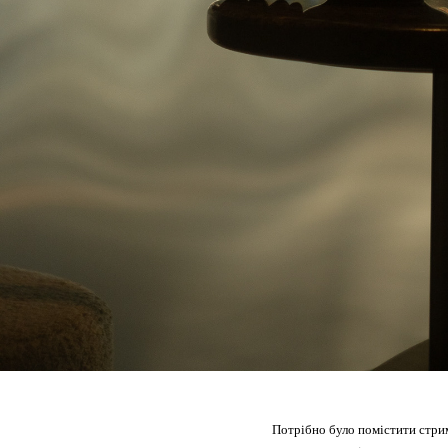
Потрібно було помістити стрим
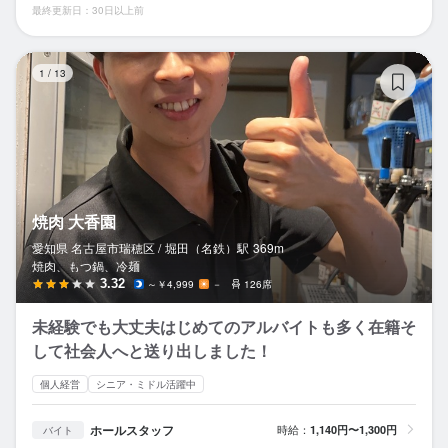
最終更新日：30日以上前
焼
1
/
13
焼肉 大香園
愛知県 名古屋市瑞穂区 /
堀田（名鉄）
駅
369m
焼肉、もつ鍋、冷麺
3.32
～￥4,999
－
126席
未経験でも大丈夫はじめてのアルバイトも多く在籍そ
して社会人へと送り出しました！
個人経営
シニア・ミドル活躍中
ホールスタッフ
時給：
1,140円〜1,300円
バイト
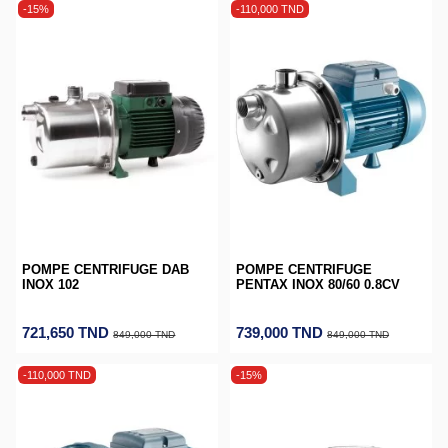
-15%
-110,000 TND
POMPE CENTRIFUGE DAB
POMPE CENTRIFUGE
INOX 102
PENTAX INOX 80/60 0.8CV
721,650 TND
739,000 TND
849,000 TND
849,000 TND
-110,000 TND
-15%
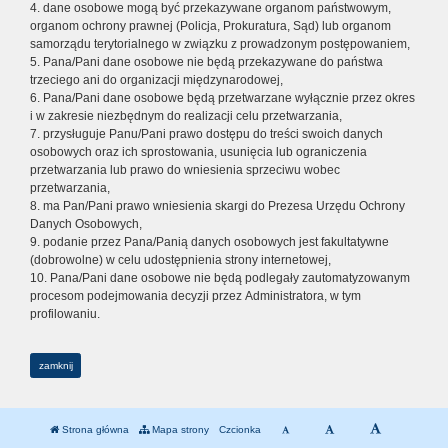
4. dane osobowe mogą być przekazywane organom państwowym,
organom ochrony prawnej (Policja, Prokuratura, Sąd) lub organom
samorządu terytorialnego w związku z prowadzonym postępowaniem,
5. Pana/Pani dane osobowe nie będą przekazywane do państwa
trzeciego ani do organizacji międzynarodowej,
6. Pana/Pani dane osobowe będą przetwarzane wyłącznie przez okres
i w zakresie niezbędnym do realizacji celu przetwarzania,
7. przysługuje Panu/Pani prawo dostępu do treści swoich danych
osobowych oraz ich sprostowania, usunięcia lub ograniczenia
przetwarzania lub prawo do wniesienia sprzeciwu wobec
przetwarzania,
8. ma Pan/Pani prawo wniesienia skargi do Prezesa Urzędu Ochrony
Danych Osobowych,
9. podanie przez Pana/Panią danych osobowych jest fakultatywne
(dobrowolne) w celu udostępnienia strony internetowej,
10. Pana/Pani dane osobowe nie będą podlegały zautomatyzowanym
procesom podejmowania decyzji przez Administratora, w tym
profilowaniu.
zamknij
Strona główna
Mapa strony
Czcionka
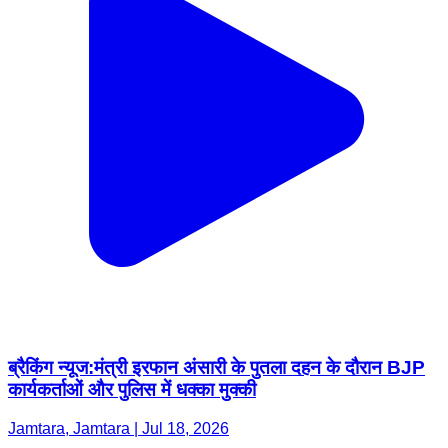
ब्रैकिंग न्यूज:मंत्री इरफान अंसारी के पुतला दहन के दौरान BJP
कार्यकर्ताओं और पुलिस में धक्का मुक्की
Jamtara, Jamtara | Jul 18, 2026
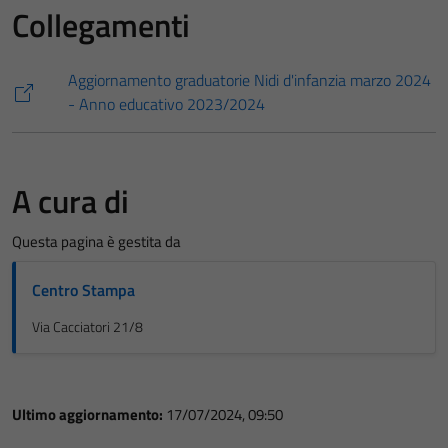
Collegamenti
Aggiornamento graduatorie Nidi d'infanzia marzo 2024
- Anno educativo 2023/2024
A cura di
Questa pagina è gestita da
Centro Stampa
Via Cacciatori 21/8
Ultimo aggiornamento:
17/07/2024, 09:50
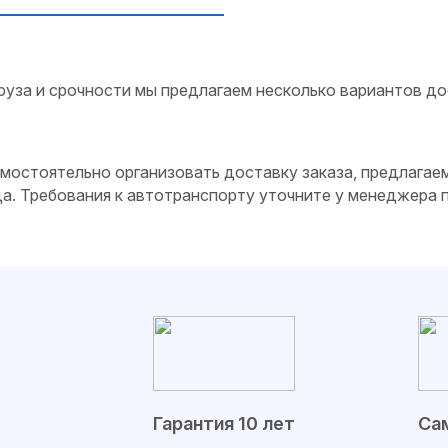
руза и срочности мы предлагаем несколько вариантов до
самостоятельно организовать доставку заказа, предлагае
да. Требования к автотранспорту уточните у менеджера
Гарантия 10 лет
Сам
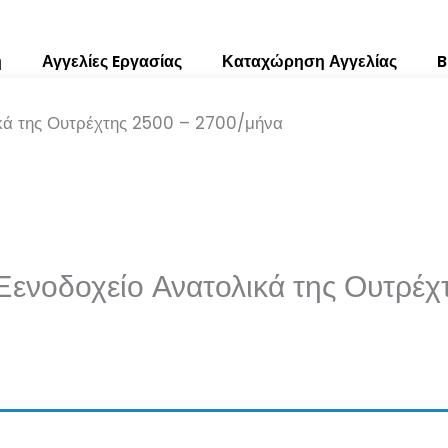
ή
Αγγελίες Eργασίας
Καταχώρηση Αγγελίας
B
ικά της Ουτρέχτης 2500 – 2700/μήνα
 Ξενοδοχείο Ανατολικά της Ουτρέ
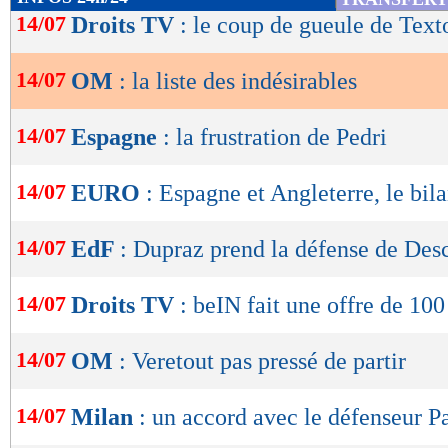
de
14/07
Droits TV
: le coup de gueule de Text
lecture
14/07
OM
: la liste des indésirables
OK
14/07
Espagne
: la frustration de Pedri
14/07
EURO
: Espagne et Angleterre, le bila
14/07
EdF
: Dupraz prend la défense de De
14/07
Droits TV
: beIN fait une offre de 10
14/07
OM
: Veretout pas pressé de partir
14/07
Milan
: un accord avec le défenseur P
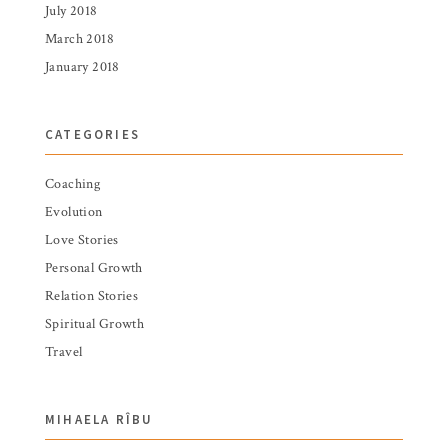
July 2018
March 2018
January 2018
CATEGORIES
Coaching
Evolution
Love Stories
Personal Growth
Relation Stories
Spiritual Growth
Travel
MIHAELA RÎBU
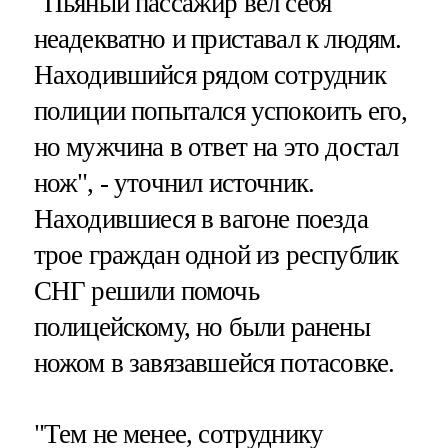
"Пьяный пассажир вел себя
неадекватно и приставал к людям.
Находившийся рядом сотрудник
полиции попытался успокоить его,
но мужчина в ответ на это достал
нож", - уточнил источник.
Находившиеся в вагоне поезда
трое граждан одной из республик
СНГ решили помочь
полицейскому, но были ранены
ножом в завязавшейся потасовке.
"Тем не менее, сотруднику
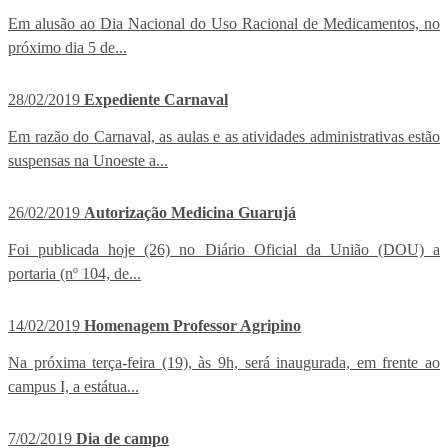
Em alusão ao Dia Nacional do Uso Racional de Medicamentos, no
próximo dia 5 de...
28/02/2019
Expediente Carnaval
Em razão do Carnaval, as aulas e as atividades administrativas estão
suspensas na Unoeste a...
26/02/2019
Autorização Medicina Guarujá
Foi publicada hoje (26) no Diário Oficial da União (DOU) a
portaria (nº 104, de...
14/02/2019
Homenagem Professor Agripino
Na próxima terça-feira (19), às 9h, será inaugurada, em frente ao
campus I, a estátua...
7/02/2019
Dia de campo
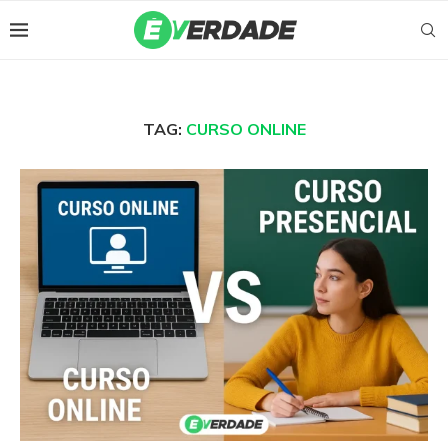
TAG:
CURSO ONLINE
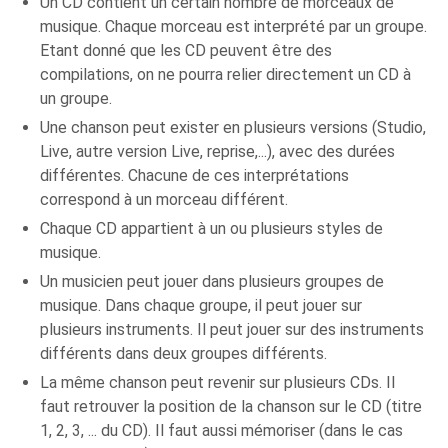
Un CD contient un certain nombre de morceaux de
musique. Chaque morceau est interprété par un groupe.
Etant donné que les CD peuvent être des
compilations, on ne pourra relier directement un CD à
un groupe.
Une chanson peut exister en plusieurs versions (Studio,
Live, autre version Live, reprise,...), avec des durées
différentes. Chacune de ces interprétations
correspond à un morceau différent.
Chaque CD appartient à un ou plusieurs styles de
musique.
Un musicien peut jouer dans plusieurs groupes de
musique. Dans chaque groupe, il peut jouer sur
plusieurs instruments. Il peut jouer sur des instruments
différents dans deux groupes différents.
La même chanson peut revenir sur plusieurs CDs. Il
faut retrouver la position de la chanson sur le CD (titre
1, 2, 3, ... du CD). Il faut aussi mémoriser (dans le cas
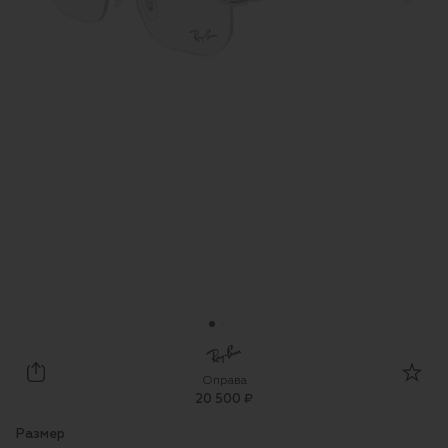
Ray-Ban
Оправа
20 500 ₽
Размер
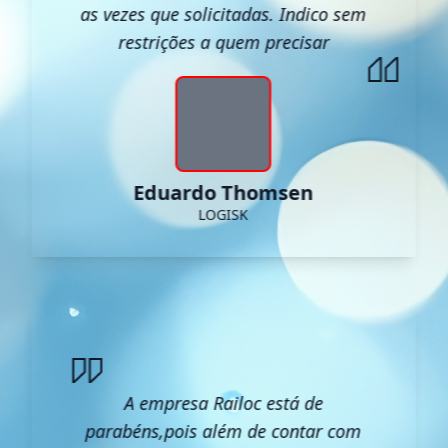
as vezes que solicitadas. Indico sem
restrições a quem precisar
Eduardo Thomsen
LOGISK
A empresa Railoc está de
parabéns,pois além de contar com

########################################

Transcribe every entry exactly, omitting pictures.

Solution below:
Потрібно було помістити стрим
最終更新日：30日以上前
焼
1
/
13
焼肉 大香園
愛知県 名古屋市瑞穂区 /
堀田（名鉄）
駅
369m
焼肉、もつ鍋、冷麺
3.32
～￥4,999
－
126席
未経験でも大丈夫はじめてのアルバイトも多く在籍そ
して社会人へと送り出しました！
個人経営
シニア・ミドル活躍中
ホールスタッフ
時給：
1,140円〜1,300円
バイト
-15%
-110,000 TND
POMPE CENTRIFUGE DAB
POMPE CENTRIFUGE
INOX 102
PENTAX INOX 80/60 0.8CV
721,650 TND
739,000 TND
849,000 TND
849,000 TND
-110,000 TND
-15%
4. dane osobowe mogą być przekazywane organom państwowym,
organom ochrony prawnej (Policja, Prokuratura, Sąd) lub organom
samorządu terytorialnego w związku z prowadzonym postępowaniem,
5. Pana/Pani dane osobowe nie będą przekazywane do państwa
trzeciego ani do organizacji międzynarodowej,
6. Pana/Pani dane osobowe będą przetwarzane wyłącznie przez okres
i w zakresie niezbędnym do realizacji celu przetwarzania,
7. przysługuje Panu/Pani prawo dostępu do treści swoich danych
osobowych oraz ich sprostowania, usunięcia lub ograniczenia
przetwarzania lub prawo do wniesienia sprzeciwu wobec
przetwarzania,
8. ma Pan/Pani prawo wniesienia skargi do Prezesa Urzędu Ochrony
Danych Osobowych,
9. podanie przez Pana/Panią danych osobowych jest fakultatywne
(dobrowolne) w celu udostępnienia strony internetowej,
10. Pana/Pani dane osobowe nie będą podlegały zautomatyzowanym
procesom podejmowania decyzji przez Administratora, w tym
profilowaniu.
zamknij
Strona główna
Mapa strony
Czcionka
ब्रैकिंग न्यूज:मंत्री इरफान अंसारी के पुतला दहन के दौरान BJP
कार्यकर्ताओं और पुलिस में धक्का मुक्की
Jamtara, Jamtara | Jul 18, 2026
Collegamenti
Aggiornamento graduatorie Nidi d'infanzia marzo 2024
- Anno educativo 2023/2024
A cura di
Questa pagina è gestita da
Centro Stampa
Via Cacciatori 21/8
Ultimo aggiornamento:
17/07/2024, 09:50
руза и срочности мы предлагаем несколько вариантов до
самостоятельно организовать доставку заказа, предлагае
да. Требования к автотранспорту уточните у менеджера
Гарантия 10 лет
Сам
ή
Αγγελίες Eργασίας
Καταχώρηση Αγγελίας
B
ικά της Ουτρέχτης 2500 – 2700/μήνα
 Ξενοδοχείο Ανατολικά της Ουτρέ
de
14/07
Droits TV
: le coup de gueule de Text
lecture
14/07
OM
: la liste des indésirables
OK
14/07
Espagne
: la frustration de Pedri
14/07
EURO
: Espagne et Angleterre, le bila
14/07
EdF
: Dupraz prend la défense de De
14/07
Droits TV
: beIN fait une offre de 10
14/07
OM
: Veretout pas pressé de partir
14/07
Milan
: un accord avec le défenseur P
July 2018
March 2018
January 2018
CATEGORIES
Coaching
Evolution
Love Stories
Personal Growth
Relation Stories
Spiritual Growth
Travel
MIHAELA RÎBU
"Пьяный пассажир вел себя
неадекватно и приставал к людям.
Находившийся рядом сотрудник
полиции попытался успокоить его,
но мужчина в ответ на это достал
нож", - уточнил источник.
Находившиеся в вагоне поезда
трое граждан одной из республик
СНГ решили помочь
полицейскому, но были ранены
ножом в завязавшейся потасовке.
"Тем не менее, сотруднику
Em alusão ao Dia Nacional do Uso Racional de Medicamentos, no
próximo dia 5 de...
28/02/2019
Expediente Carnaval
Em razão do Carnaval, as aulas e as atividades administrativas estão
suspensas na Unoeste a...
26/02/2019
Autorização Medicina Guarujá
Foi publicada hoje (26) no Diário Oficial da União (DOU) a
portaria (nº 104, de...
14/02/2019
Homenagem Professor Agripino
Na próxima terça-feira (19), às 9h, será inaugurada, em frente ao
campus I, a estátua...
7/02/2019
Dia de campo
TAG:
CURSO ONLINE
Un CD contient un certain nombre de morceaux de
musique. Chaque morceau est interprété par un groupe.
Etant donné que les CD peuvent être des
compilations, on ne pourra relier directement un CD à
un groupe.
Une chanson peut exister en plusieurs versions (Studio,
Live, autre version Live, reprise,...), avec des durées
différentes. Chacune de ces interprétations
correspond à un morceau différent.
Chaque CD appartient à un ou plusieurs styles de
musique.
Un musicien peut jouer dans plusieurs groupes de
musique. Dans chaque groupe, il peut jouer sur
plusieurs instruments. Il peut jouer sur des instruments
différents dans deux groupes différents.
La même chanson peut revenir sur plusieurs CDs. Il
faut retrouver la position de la chanson sur le CD (titre
1, 2, 3, ... du CD). Il faut aussi mémoriser (dans le cas
Ray-Ban
Оправа
20 500 ₽
Размер
as vezes que solicitadas. Indico sem
restrições a quem precisar
Eduardo Thomsen
LOGISK
A empresa Railoc está de
parabéns,pois além de contar com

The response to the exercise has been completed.